By David Baake
Every year, El Paso residents are exposed to dangerous levels of ozone, a corrosive air pollutant that attacks the lungs and other parts of the body, contributing to respiratory problems, cardiovascular issues, and premature deaths. The American Lung Association ranks El Paso-Las Cruces at number 12 on a list of the most ozone-polluted metropolitan areas in the United States, worse than New York, Chicago, and Dallas–Fort Worth.
After years of advocacy from local activists, the U.S. Environmental Protection Agency has started to take action to reduce pollution in our region. Last year, the agency designated El Paso County as a “nonattainment” area for ozone. This designation initiates a process for reducing emissions from facilities in El Paso County that contribute to the air pollution problem.
While this designation is a major win for public health in El Paso, it only affects sources of pollution in El Paso itself. In recent years, however, El Paso’s pollution levels have been increasingly affected by pollution transported from the Permian Basin in west Texas and southeast New Mexico.

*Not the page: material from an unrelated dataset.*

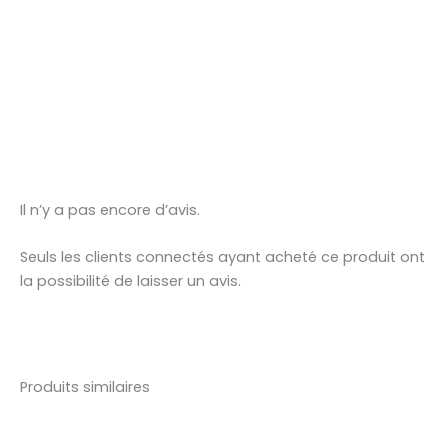
Il n’y a pas encore d’avis.
Seuls les clients connectés ayant acheté ce produit ont
la possibilité de laisser un avis.
Produits similaires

This Permian has seen an explosive growth in oil-and-gas activity in recent years, which, in turn, has led to skyrocketing emissions of ozone-forming chemicals. According to the Texas Commission on Environmental Quality, the Midland-Odessa region now emits about 360,000 tons of ozone-forming volatile organic compound pollution per year—more than the Dallas-Fort Worth and Houston metropolitan areas, combined.
Much of this pollution comes from oil-and-gas operations engaged in wasteful practices like venting and flaring. Other sources include equipment malfunctions, leaks, and continued use of obsolete devices that are designed to emit as part of their normal operations.
As a result of this pollution, air quality monitors in Carlsbad, New Mexico and Carlsbad Caverns National Park have reported repeated violations of the federal public-health based ozone standard in recent years.
A large body of evidence, including meteorological studies and emissions modeling, shows that this pollution is also reaching El Paso. The studies indicate that the Permian area is responsible for 20% or more of the excess ozone in El Paso’s air.
Fortunately, the EPA is considering action to reduce pollution in the Permian. Just as the agency designated El Paso as a nonattainment area based on the excessive pollution in our air, it may soon redesignate the Permian Basin to reflect the region’s noncompliance with federal air quality standards. Such an action would require new and modified industrial facilities in the Permian to employ state-of-the-art pollution control technology. The states of Texas and New Mexico would also have to develop plans to further reduce pollution in the region.
If implemented, EPA’s proposal will help save lives in West Texas and southern New Mexico. According to analysis by researchers at New York University and the American Thoracic Society, elevated ozone levels in the New Mexico portion of the Permian Basin cause about five premature deaths a year.
The El Paso area — which lies downwind of the Permian — sees an even greater impact, with about 22 premature deaths a year due to excess ozone pollution, along with dozens of emergency room visits and tens of thousands of missed work and school days. Reducing the amount of pollution in the air is a necessary step to reducing this unacceptable impact on our community.
Predictably, industry groups and their political allies have argued that designating the Permian Basin as a nonattainment area would have disastrous impacts for the economy by “severely limiting” oil-and-gas production. That is pure fiction.
The EPA has been regulating ozone under the Clean Air Act for more than 40 years, and has designated dozens of counties — including major oil-and-gas producing regions — as nonattainment for ozone.
These regulations have slashed pollution but have not limited economic growth. For example, the entire state of Pennsylvania is included in the Ozone Transport Region, which means that nonattainment regulations have long applied across the Commonwealth.
Despite this fact, Pennsylvania recorded the strongest year-over-year growth of any of the top-five gas producing states in 2021.
There is simply no evidence to suggest that EPA’s proposed action will negatively impact oil-and-gas production in the Permian. Doing nothing, however, will certainly harm the individuals who live in West Texas and southern New Mexico, who are already exposed to dangerous levels of ozone pollution.
The EPA should stay true to its core mission under the Clean Air Act and designate the Permian Basin as a nonattainment area for the ozone standard.
David Baake is a Las Cruces-based attorney who works with environmental and community groups in El Paso and southern New Mexico to advocate for stronger protections against air pollution.
In 2018, David successfully challenged the Trump Administration’s determination that El Paso was complying with the federal ozone pollution standard, resulting in EPA’s November 2021 decision to designate El Paso as a nonattainment area for this pollutant. In 2021, he represented environmental and community groups in a challenge to El Paso Electric’s application for an air permit for a new unit at the Newman Generating Station, helping negotiate a settlement that required the utility to reduce emissions from its new unit by 40%.